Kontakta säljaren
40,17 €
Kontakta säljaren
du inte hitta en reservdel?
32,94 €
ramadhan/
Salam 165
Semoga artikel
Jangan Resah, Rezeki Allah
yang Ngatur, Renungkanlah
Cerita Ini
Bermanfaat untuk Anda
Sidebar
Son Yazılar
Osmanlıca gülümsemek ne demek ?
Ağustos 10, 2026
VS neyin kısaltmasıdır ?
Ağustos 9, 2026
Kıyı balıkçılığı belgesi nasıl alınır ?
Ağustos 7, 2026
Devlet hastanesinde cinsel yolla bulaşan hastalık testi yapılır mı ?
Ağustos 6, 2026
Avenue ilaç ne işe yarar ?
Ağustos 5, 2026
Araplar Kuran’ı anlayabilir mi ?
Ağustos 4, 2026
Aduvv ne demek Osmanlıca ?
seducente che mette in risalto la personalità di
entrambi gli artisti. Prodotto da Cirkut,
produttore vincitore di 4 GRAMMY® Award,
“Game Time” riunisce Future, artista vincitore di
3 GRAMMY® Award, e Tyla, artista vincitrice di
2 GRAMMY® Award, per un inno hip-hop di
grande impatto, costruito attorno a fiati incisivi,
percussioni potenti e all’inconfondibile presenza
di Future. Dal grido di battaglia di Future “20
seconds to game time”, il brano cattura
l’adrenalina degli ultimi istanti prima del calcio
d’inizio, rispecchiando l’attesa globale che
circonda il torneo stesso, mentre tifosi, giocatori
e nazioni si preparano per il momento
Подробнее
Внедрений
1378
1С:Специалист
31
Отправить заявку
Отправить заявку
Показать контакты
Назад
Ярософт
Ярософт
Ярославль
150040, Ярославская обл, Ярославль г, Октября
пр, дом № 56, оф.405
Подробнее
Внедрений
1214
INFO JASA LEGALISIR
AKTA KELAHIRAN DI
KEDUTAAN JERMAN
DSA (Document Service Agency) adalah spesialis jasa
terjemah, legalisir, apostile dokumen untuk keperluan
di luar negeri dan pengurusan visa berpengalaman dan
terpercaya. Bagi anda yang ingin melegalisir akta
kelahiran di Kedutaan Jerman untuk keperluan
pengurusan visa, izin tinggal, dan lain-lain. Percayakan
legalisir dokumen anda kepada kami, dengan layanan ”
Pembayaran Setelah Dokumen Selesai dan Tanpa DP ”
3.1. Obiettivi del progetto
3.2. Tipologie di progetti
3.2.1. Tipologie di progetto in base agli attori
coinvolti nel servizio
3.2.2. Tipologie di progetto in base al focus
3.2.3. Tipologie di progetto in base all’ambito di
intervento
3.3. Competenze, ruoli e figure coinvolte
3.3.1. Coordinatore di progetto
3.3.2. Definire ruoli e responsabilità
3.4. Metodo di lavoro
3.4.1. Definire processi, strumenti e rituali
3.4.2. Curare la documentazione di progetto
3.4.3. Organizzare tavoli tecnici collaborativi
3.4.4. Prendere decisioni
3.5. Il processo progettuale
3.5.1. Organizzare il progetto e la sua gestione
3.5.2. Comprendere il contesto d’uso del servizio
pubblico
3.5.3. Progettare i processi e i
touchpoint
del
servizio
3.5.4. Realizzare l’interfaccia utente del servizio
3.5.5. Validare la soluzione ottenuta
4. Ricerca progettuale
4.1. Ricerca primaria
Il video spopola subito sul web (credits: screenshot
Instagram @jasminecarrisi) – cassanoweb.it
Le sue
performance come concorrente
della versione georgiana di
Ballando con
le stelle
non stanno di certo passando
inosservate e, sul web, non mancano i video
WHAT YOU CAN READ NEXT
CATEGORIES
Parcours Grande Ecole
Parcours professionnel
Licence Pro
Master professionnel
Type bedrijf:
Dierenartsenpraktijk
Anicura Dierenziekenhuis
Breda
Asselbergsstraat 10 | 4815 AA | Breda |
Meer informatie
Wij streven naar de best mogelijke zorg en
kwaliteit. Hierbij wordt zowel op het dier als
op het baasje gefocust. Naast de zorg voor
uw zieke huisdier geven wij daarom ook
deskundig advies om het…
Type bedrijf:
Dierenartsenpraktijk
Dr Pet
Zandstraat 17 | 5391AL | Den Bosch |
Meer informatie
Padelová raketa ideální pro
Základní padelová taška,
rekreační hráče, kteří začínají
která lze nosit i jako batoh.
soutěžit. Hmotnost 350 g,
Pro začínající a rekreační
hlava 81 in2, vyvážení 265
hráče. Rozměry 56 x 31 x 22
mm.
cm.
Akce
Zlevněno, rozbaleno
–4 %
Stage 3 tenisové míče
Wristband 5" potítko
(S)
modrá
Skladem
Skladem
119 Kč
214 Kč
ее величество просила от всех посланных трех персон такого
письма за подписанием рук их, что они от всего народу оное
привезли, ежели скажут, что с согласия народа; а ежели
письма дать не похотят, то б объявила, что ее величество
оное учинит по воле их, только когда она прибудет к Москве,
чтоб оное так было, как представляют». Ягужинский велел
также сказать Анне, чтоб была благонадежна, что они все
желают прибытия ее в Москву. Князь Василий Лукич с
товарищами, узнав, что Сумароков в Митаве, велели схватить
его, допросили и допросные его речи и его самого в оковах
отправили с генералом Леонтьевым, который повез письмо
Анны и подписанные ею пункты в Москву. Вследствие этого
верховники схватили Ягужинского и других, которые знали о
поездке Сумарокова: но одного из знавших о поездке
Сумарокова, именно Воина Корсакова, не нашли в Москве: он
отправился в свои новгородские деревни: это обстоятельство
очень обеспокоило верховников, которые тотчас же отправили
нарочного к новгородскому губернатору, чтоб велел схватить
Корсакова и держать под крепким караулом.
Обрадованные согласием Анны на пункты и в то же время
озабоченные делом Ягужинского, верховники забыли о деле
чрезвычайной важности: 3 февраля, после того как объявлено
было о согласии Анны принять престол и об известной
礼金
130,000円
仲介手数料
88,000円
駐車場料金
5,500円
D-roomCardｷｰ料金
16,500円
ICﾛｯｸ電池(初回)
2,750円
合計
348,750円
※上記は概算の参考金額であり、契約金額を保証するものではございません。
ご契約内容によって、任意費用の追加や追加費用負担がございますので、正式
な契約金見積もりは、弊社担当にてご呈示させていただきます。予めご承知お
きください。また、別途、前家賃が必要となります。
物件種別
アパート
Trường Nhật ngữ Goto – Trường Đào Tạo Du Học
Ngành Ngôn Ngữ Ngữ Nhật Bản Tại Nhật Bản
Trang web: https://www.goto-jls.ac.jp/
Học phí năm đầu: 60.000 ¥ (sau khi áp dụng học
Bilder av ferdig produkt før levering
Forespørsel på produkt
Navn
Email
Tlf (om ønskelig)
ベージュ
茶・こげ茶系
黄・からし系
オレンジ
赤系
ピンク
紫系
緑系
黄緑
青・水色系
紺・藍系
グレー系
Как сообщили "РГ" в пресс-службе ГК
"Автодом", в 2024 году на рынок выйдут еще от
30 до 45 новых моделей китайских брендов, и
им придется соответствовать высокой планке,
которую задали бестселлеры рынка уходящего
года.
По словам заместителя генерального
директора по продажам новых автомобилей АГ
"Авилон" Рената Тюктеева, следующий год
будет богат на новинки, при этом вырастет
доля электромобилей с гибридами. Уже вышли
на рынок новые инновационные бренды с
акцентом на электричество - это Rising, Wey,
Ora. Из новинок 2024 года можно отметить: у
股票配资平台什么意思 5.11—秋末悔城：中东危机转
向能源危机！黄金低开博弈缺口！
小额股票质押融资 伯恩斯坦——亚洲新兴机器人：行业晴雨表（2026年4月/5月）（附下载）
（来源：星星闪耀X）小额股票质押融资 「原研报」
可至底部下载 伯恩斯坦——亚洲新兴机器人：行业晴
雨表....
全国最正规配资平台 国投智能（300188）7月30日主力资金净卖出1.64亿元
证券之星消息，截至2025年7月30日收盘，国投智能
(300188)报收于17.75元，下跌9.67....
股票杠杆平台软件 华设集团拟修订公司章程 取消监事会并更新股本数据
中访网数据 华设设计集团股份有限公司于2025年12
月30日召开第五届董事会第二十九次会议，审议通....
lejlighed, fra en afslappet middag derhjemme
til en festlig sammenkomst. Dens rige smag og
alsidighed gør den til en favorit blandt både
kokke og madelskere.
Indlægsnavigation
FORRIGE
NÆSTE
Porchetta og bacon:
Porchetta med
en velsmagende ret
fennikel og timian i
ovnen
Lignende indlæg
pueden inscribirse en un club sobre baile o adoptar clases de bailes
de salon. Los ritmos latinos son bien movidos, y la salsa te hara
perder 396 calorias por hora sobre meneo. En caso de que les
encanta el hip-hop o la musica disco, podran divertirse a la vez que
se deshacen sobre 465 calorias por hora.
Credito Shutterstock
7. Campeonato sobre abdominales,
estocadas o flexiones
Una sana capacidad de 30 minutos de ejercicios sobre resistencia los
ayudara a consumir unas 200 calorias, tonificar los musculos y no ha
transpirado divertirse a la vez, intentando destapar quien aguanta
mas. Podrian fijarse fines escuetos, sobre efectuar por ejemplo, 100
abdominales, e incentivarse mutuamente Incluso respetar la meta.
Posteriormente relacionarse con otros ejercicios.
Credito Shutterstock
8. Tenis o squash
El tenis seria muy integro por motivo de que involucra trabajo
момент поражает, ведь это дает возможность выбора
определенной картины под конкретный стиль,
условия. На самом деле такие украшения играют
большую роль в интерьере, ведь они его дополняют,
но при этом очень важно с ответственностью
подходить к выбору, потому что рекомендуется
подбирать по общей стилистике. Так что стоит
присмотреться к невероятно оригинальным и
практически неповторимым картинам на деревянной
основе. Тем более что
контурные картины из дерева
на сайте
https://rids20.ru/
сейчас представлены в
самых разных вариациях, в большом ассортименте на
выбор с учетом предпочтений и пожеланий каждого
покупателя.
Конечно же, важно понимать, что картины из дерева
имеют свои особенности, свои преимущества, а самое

----------------------------------------

* [To-do item]:
The response should be the listing above, limited to the lines between the one holding "Kıyı balıkçılığı belgesi nasıl alınır ?" and the one holding "Pembayaran Setelah Dokumen", inclusive, reproduced exactly.

* [Task output]:
Kıyı balıkçılığı belgesi nasıl alınır ?
Ağustos 7, 2026
Devlet hastanesinde cinsel yolla bulaşan hastalık testi yapılır mı ?
Ağustos 6, 2026
Avenue ilaç ne işe yarar ?
Ağustos 5, 2026
Araplar Kuran’ı anlayabilir mi ?
Ağustos 4, 2026
Aduvv ne demek Osmanlıca ?
seducente che mette in risalto la personalità di
entrambi gli artisti. Prodotto da Cirkut,
produttore vincitore di 4 GRAMMY® Award,
“Game Time” riunisce Future, artista vincitore di
3 GRAMMY® Award, e Tyla, artista vincitrice di
2 GRAMMY® Award, per un inno hip-hop di
grande impatto, costruito attorno a fiati incisivi,
percussioni potenti e all’inconfondibile presenza
di Future. Dal grido di battaglia di Future “20
seconds to game time”, il brano cattura
l’adrenalina degli ultimi istanti prima del calcio
d’inizio, rispecchiando l’attesa globale che
circonda il torneo stesso, mentre tifosi, giocatori
e nazioni si preparano per il momento
Подробнее
Внедрений
1378
1С:Специалист
31
Отправить заявку
Отправить заявку
Показать контакты
Назад
Ярософт
Ярософт
Ярославль
150040, Ярославская обл, Ярославль г, Октября
пр, дом № 56, оф.405
Подробнее
Внедрений
1214
INFO JASA LEGALISIR
AKTA KELAHIRAN DI
KEDUTAAN JERMAN
DSA (Document Service Agency) adalah spesialis jasa
terjemah, legalisir, apostile dokumen untuk keperluan
di luar negeri dan pengurusan visa berpengalaman dan
terpercaya. Bagi anda yang ingin melegalisir akta
kelahiran di Kedutaan Jerman untuk keperluan
pengurusan visa, izin tinggal, dan lain-lain. Percayakan
legalisir dokumen anda kepada kami, dengan layanan ”
Pembayaran Setelah Dokumen Selesai dan Tanpa DP ”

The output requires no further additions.